Study in BulgariaLearn more about student life in Bulgaria and the study programs offered by Bulgarian universities!
Are you planning to move to Bulgaria or simply visit our lovely country for a few days? Scroll down to see some of the most important Dos and Don’ts when you visit Bulgaria … and we hope you enjoy your stay here!
1. Do not visit only the big cities, e.g. Sofia and Plovdiv… (do visit the small Bulgarian villages and towns!)
Unfortunately, it is very common that tourists limit their trip to Sofia and Plovdiv (the two biggest cities in Bulgaria). However, the Bulgarian architecture and history are quite rich so we definitely recommend exploring other unique places like Bozhentsi or Melnik.
2. Do not forget to pick up some Bulgarian language skills before your trip … (do learn at least the Bulgarian alphabet or join a free Bulgarian language crash course!)
Most signs in Bulgaria are of course in Bulgarian language and good English skills are more common among young people. Also, Bulgarians love it when a foreigner tries to speak Bulgarian language, so we definitely recommend learning the alphabet or taking part in our Bulgarian language course (available for free for international students in Bulgaria)!
3. Do not stick to the Bulgarian seaside… (do visit the Bulgarian mountains too!)
Are you planning to visit Bulgaria in summer? You probably already know about the beautiful beaches in Bulgaria! Don’t forget that views in the Bulgarian mountains are also breath-taking, so make sure you check out famous winter resorts like Pamporovo, explore the Seven Rila Lakes or visit a beautiful waterfall!
4. Do not count on fast and punctual public transportation… (do plan your trip in advance and be more flexible!)
People in Sofia always complain about public transportation being late. Also, travelling by train in Bulgaria usually takes ages! Hence, if you are in a rush to catch a flight, you should consider taking a taxi or booking a private pick-up! Also, if you are planning to travel around Bulgaria, the best thing you can do is rent a car and go to the best sightseeing places in Bulgaria (which are, unfortunately, not easy to reach via public transportation).
5. Do not limit yourself to famous fast-food chains... (do explore local pubs and restaurants!)
We love Bulgarian cuisine, so you should definitely give it a try!

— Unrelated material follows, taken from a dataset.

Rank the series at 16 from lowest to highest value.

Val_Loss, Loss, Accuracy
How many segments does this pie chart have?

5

Famous Bulgarian dishes include moussaka, shopska salad, stuffed peppers (palneni chushki), bob chorba, parlenka, tarator, etc.! Small pubs and restaurants are also quite cozy and cheap, so make sure you don’t limit yourself to well-known famous fast-food chains. Of course, you can also explore international cuisine in some of the best international restaurants in Sofia and Plovdiv!
6. Do not trust all taxi drivers… (do use taxi applications or book airport pick-ups in advance!)

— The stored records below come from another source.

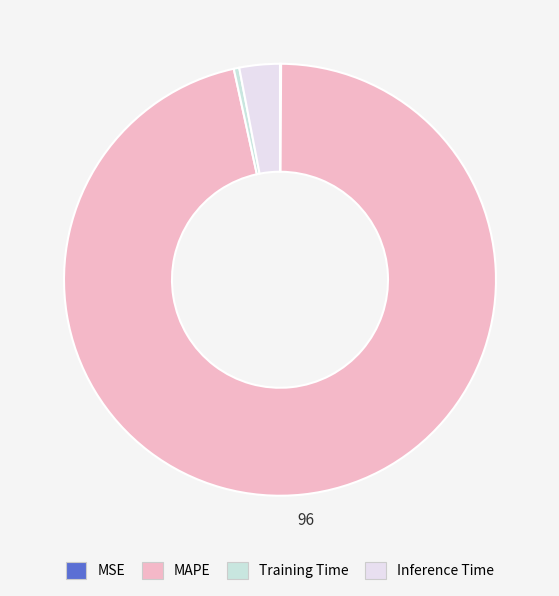

Which slice is the smallest?

MSE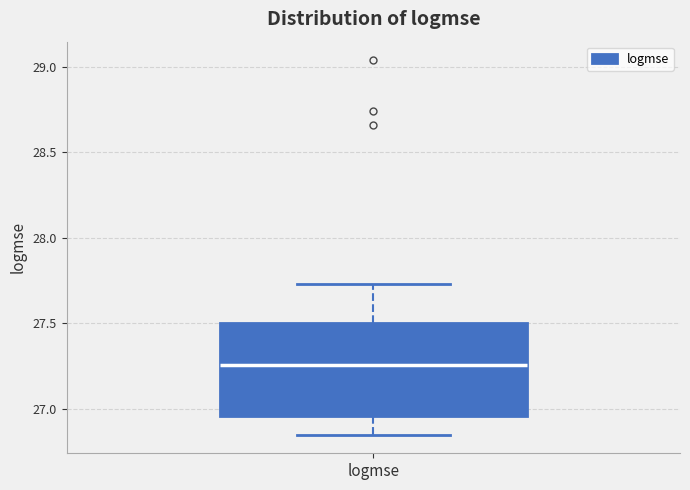

Where does the upper whisker of the box for logmse end on the y-axis? The values are not printed on the chart, so give them approximately, as read against the axis.

27.75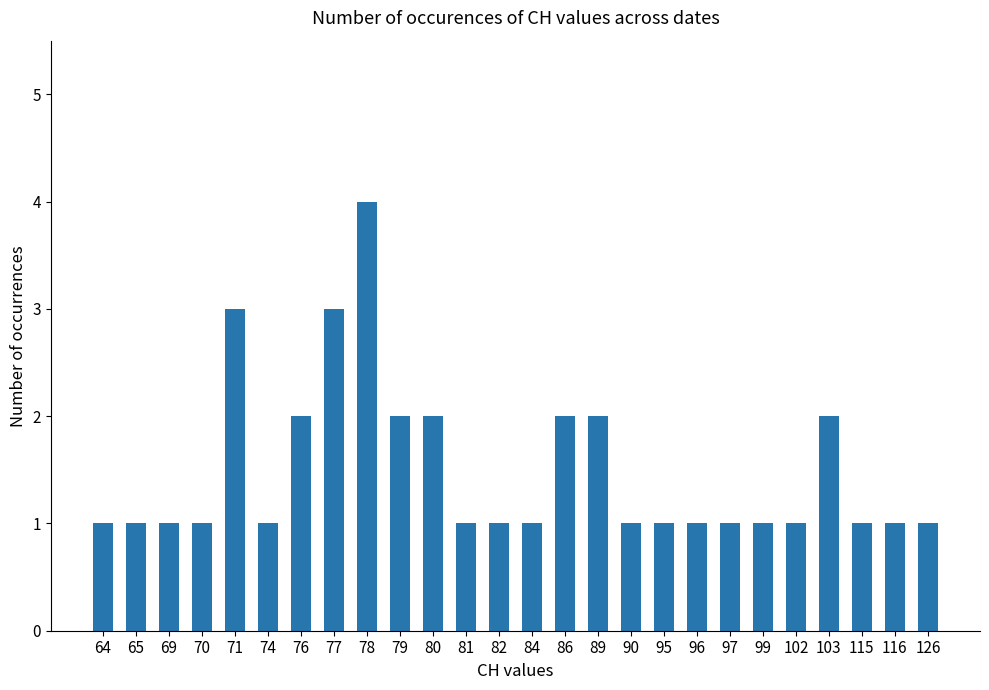

What is the average value?

2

Unfortunately, many taxi drivers take advantage of foreigners who are not familiar with the local currency and the average price of a taxi ride. Hence, we recommend you download taxi ride applications like TaxiMe or Taxi Stars, ask a local in advance for taxi recommendations or book airport pick-up in advance!
7. Do not bargain… (do take advantage of the small shops where prices are super cheap!)
In Bulgaria it is considered a very rude practice if you try to bargain in shops – you should not do this! Prices in Bulgaria are quite cheap, so locals are definitely not trying to rip you off and we are sure that small shops definitely offer cheap souvenirs!
8. Do not go to Sunny beach… (do explore some of the best and less touristic sea resorts in Bulgaria!)
Sunny beach is a very famous summer resort in Bulgaria, but it is overpriced and very touristic! Hence, we recommend you visit other pleasant summer resorts like Sozopol or Sinemorets (which are over 3 times cheaper in comparison to Sunny beach) or you visit Varna and Burgas (two of the biggest cities at the Bulgarian seaside which both have a lovely pedestrian street and a park close to the beach).
9. Do not argue about politics or history of the Balkan peninsula… (do ask more about Bulgarian traditions!)
Sensitive topics in Bulgaria include politics, origins of food or traditions (e.g. is moussaka Greek or Bulgarian dish?) and the alphabet (e.g. who invented the Cyrillic alphabet?), so be careful when you have a discussion with Bulgarians. In comparison, locals absolutely love talking about their traditions such as Baba Marta, nestinarstvo, kukeri, etc.!
10. Do not trust nodding as a way of expressing a positive reply… (do ask “Was that a Yes or a No?”)
An interesting fact is that most Bulgarians will nod if they want to say “No” and shake their head to say “Yes”. Of course, some Bulgarians might do the exact opposite, so don’t take nodding or a head shake for a definite answer and always ask if that was a Yes or a No.